OBJECTIVE 1 —
In the records, rewrite only the lines from the line with "kingdom: Animalia" up to and including the line with "scientific name: Turdus pilaris", substituting "binomial name" for "scientific name" and leaving all else unchanged.

TEXT SEGMENT —
-- BEGIN --
Re: [Dan.Oscarsson@kiconsulting.se: Comments on NFSv4 rfc3010bis-05 draft]

New Message Reply About this list Date view Thread view Subject view Author view Attachment view

From: Nicolas Williams (Nicolas.Williams@sun.com)
Date: 02/06/03-11:37:07 AM Z


Date: Thu, 6 Feb 2003 11:37:07 -0600
From: Nicolas Williams <Nicolas.Williams@sun.com>
Subject: Re: [Dan.Oscarsson@kiconsulting.se: Comments on NFSv4 rfc3010bis-05 draft]
Message-ID: <20030206113707.Z18728@binky.central.sun.com>

On Thu, Feb 06, 2003 at 09:30:08AM -0800, Noveck, Dave wrote:
> I want to separate the two issues.  Checking UTF-8 and
> checking form C.

These two are, in fact, distinct.

> It's my impression that the spec already requires that 
> you check stuff that supposed to be utf-8 and reject it
> if it isn't valid utf-8.  I can't quote a specific statement
> to that effect but when it says that that's what's valid, my 
> conclusion is that anything else is invalid.  In fact,
> on my bug list (way down, to be sure) is a problem that
> Peter Astrand's test suite complains that I don't reject 
> a *tag* that doesn't consist of valid UTF-8.

The spec speaks of UTF-8 throughout - I don't see how it could be
construed as correct behaviour to allow non-UTF-8 encodings or invalid
UTF-8 encodings (e.g., overlong sequences).

> As to checking form C, it really doesn't make much difference
> to me whether the spec requires the server to check it.  Saying 
> that the client has to produce correct form C, but that the 
> server doesn't have to check it, with the client getting "weird"
-- END --
DATA IN THIS EXERCISE —
-- BEGIN --
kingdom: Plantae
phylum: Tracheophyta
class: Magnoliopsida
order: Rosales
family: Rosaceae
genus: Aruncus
-- END --
-- BEGIN --
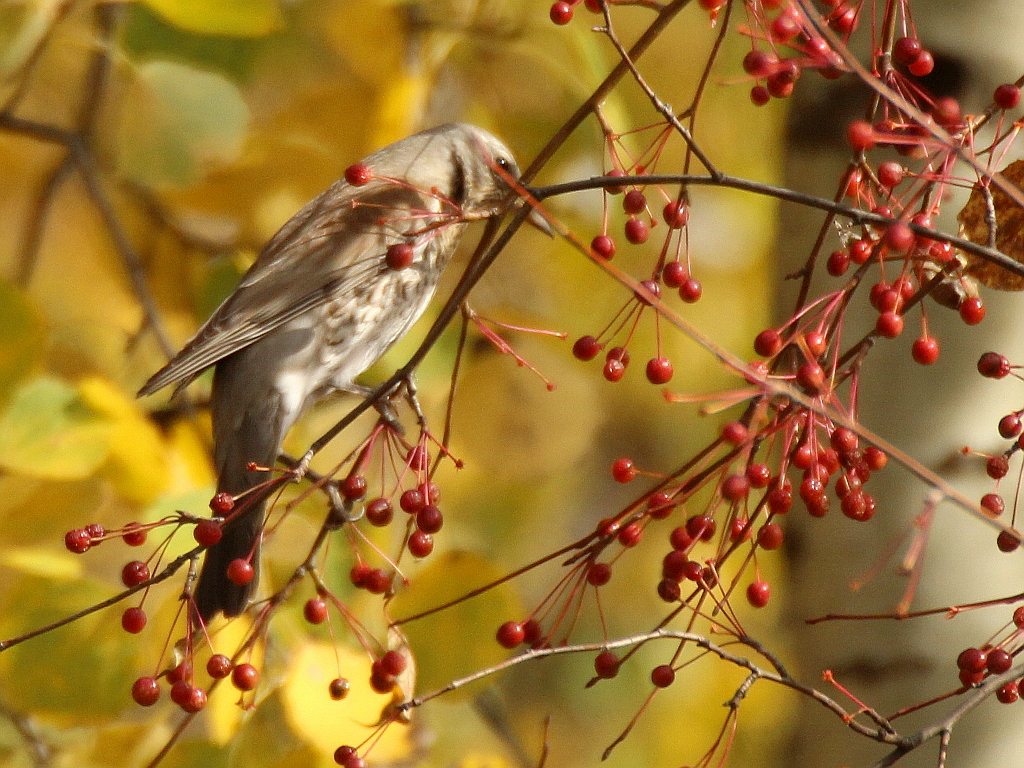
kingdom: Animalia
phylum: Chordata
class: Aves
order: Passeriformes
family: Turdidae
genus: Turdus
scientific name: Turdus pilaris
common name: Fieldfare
-- END --
-- BEGIN --
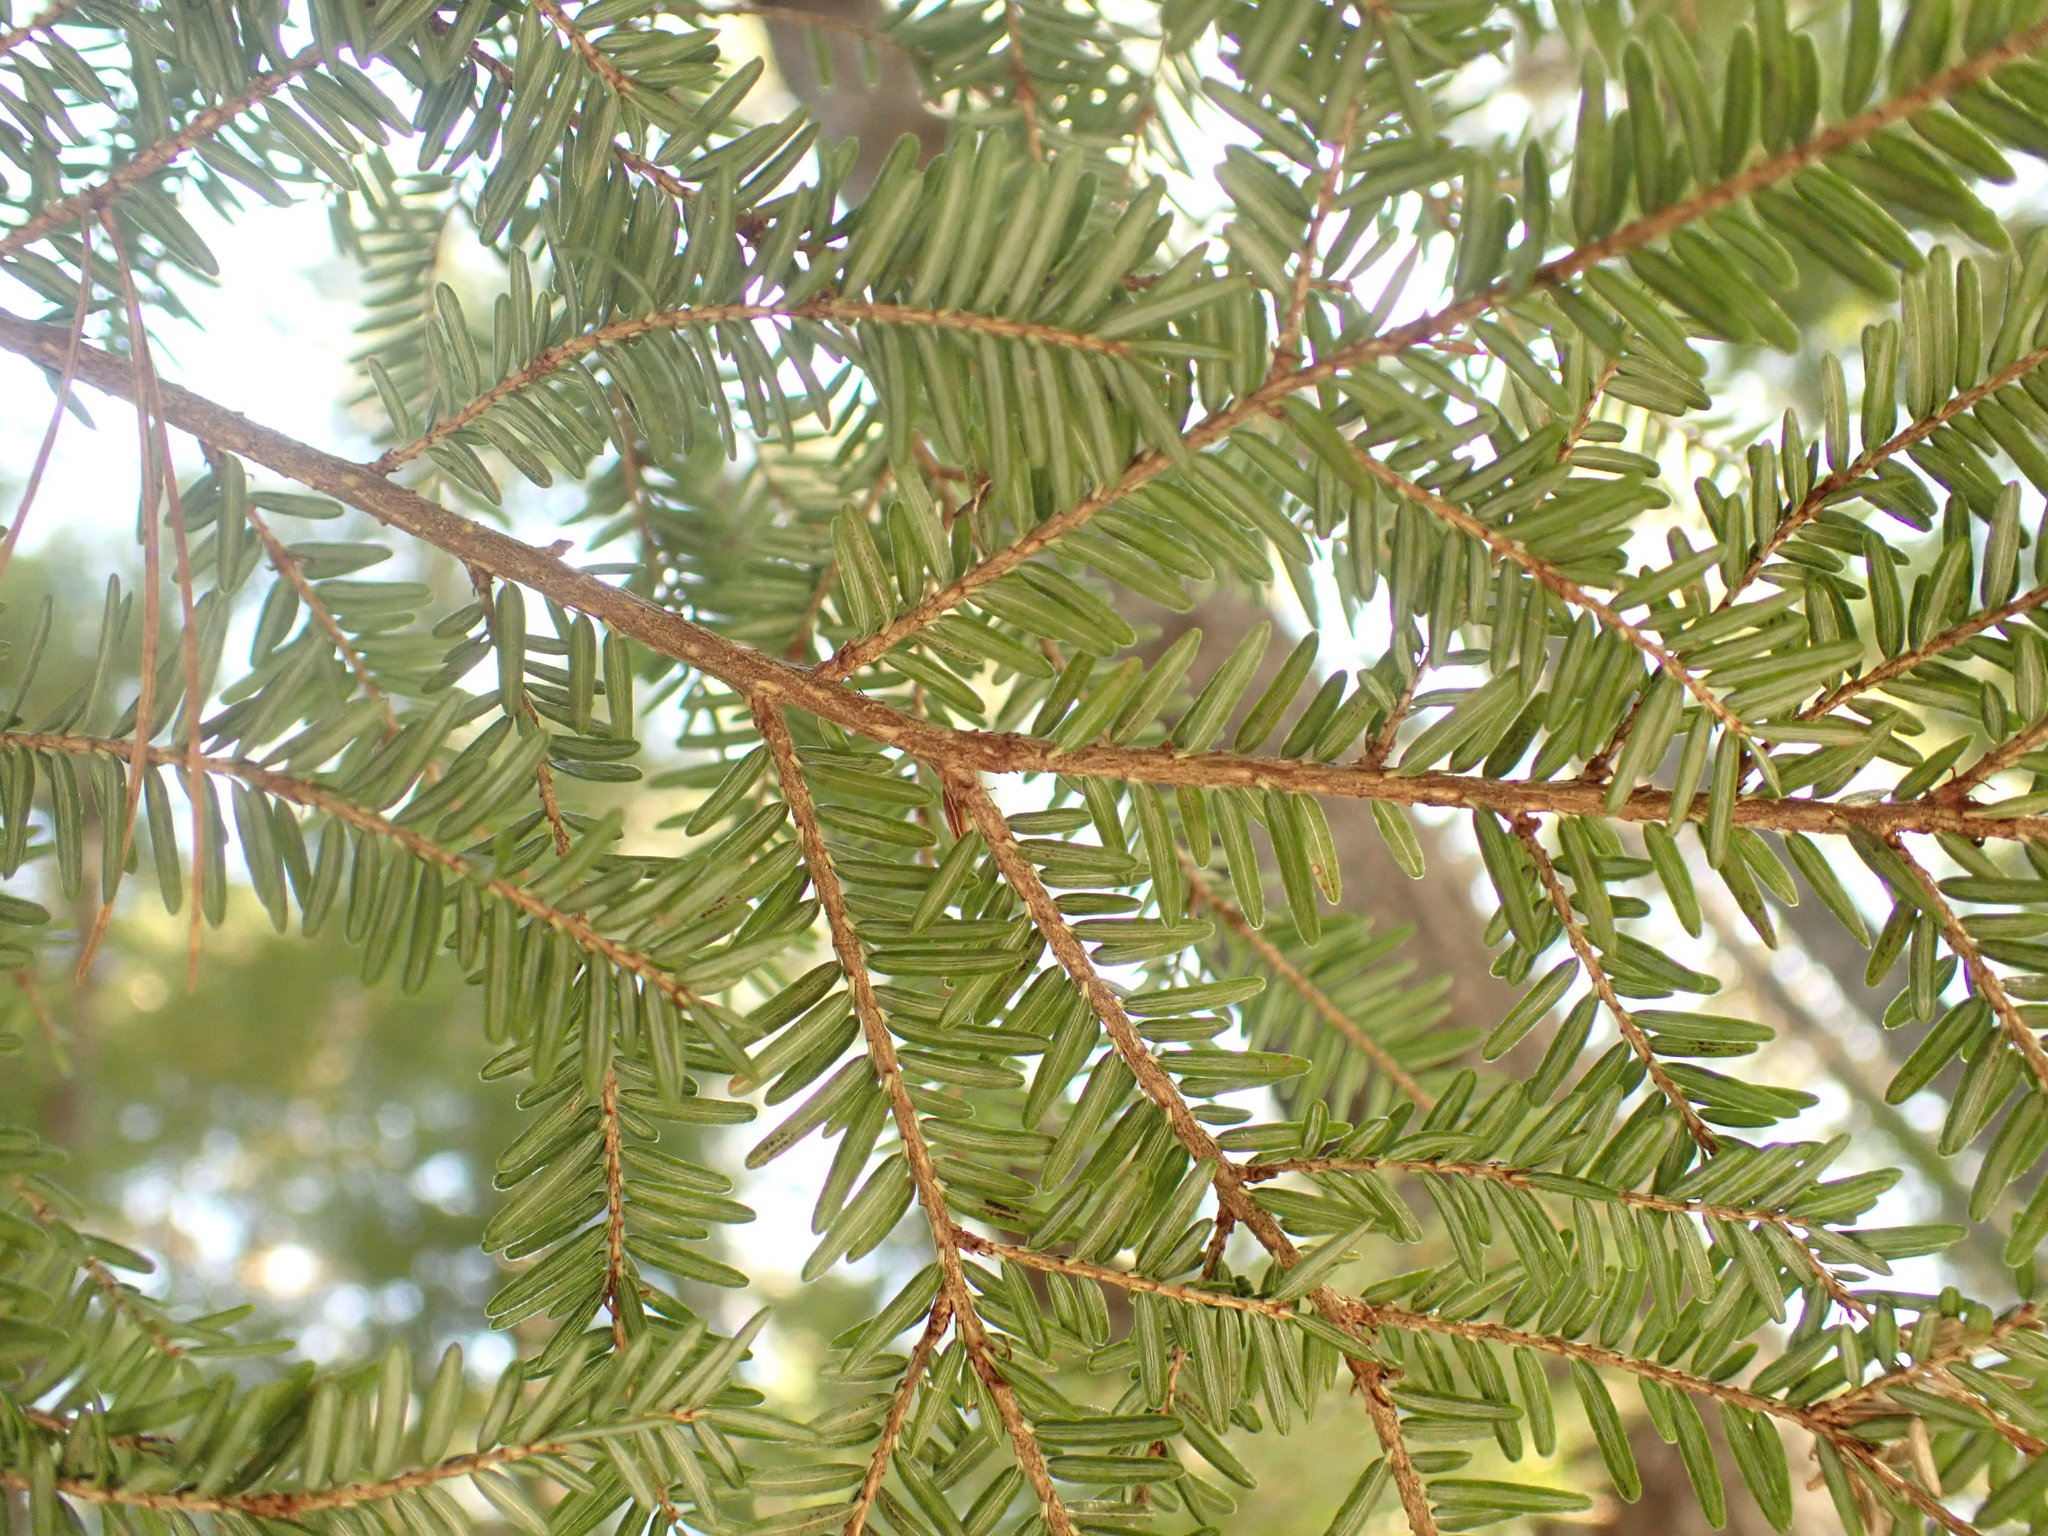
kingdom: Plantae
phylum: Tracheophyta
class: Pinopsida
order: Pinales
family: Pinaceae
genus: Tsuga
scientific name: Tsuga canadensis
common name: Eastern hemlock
-- END --
OBJECTIVE 2 —
Retype the entire mailing list message about checking UTF-8 in NFSv4 without any changes.

WRITTEN RESPONSE 1 —
kingdom: Animalia
phylum: Chordata
class: Aves
order: Passeriformes
family: Turdidae
genus: Turdus
binomial name: Turdus pilaris

WRITTEN RESPONSE 2 —
Re: [Dan.Oscarsson@kiconsulting.se: Comments on NFSv4 rfc3010bis-05 draft]

New Message Reply About this list Date view Thread view Subject view Author view Attachment view

From: Nicolas Williams (Nicolas.Williams@sun.com)
Date: 02/06/03-11:37:07 AM Z


Date: Thu, 6 Feb 2003 11:37:07 -0600
From: Nicolas Williams <Nicolas.Williams@sun.com>
Subject: Re: [Dan.Oscarsson@kiconsulting.se: Comments on NFSv4 rfc3010bis-05 draft]
Message-ID: <20030206113707.Z18728@binky.central.sun.com>

On Thu, Feb 06, 2003 at 09:30:08AM -0800, Noveck, Dave wrote:
> I want to separate the two issues.  Checking UTF-8 and
> checking form C.

These two are, in fact, distinct.

> It's my impression that the spec already requires that 
> you check stuff that supposed to be utf-8 and reject it
> if it isn't valid utf-8.  I can't quote a specific statement
> to that effect but when it says that that's what's valid, my 
> conclusion is that anything else is invalid.  In fact,
> on my bug list (way down, to be sure) is a problem that
> Peter Astrand's test suite complains that I don't reject 
> a *tag* that doesn't consist of valid UTF-8.

The spec speaks of UTF-8 throughout - I don't see how it could be
construed as correct behaviour to allow non-UTF-8 encodings or invalid
UTF-8 encodings (e.g., overlong sequences).

> As to checking form C, it really doesn't make much difference
> to me whether the spec requires the server to check it.  Saying 
> that the client has to produce correct form C, but that the 
> server doesn't have to check it, with the client getting "weird"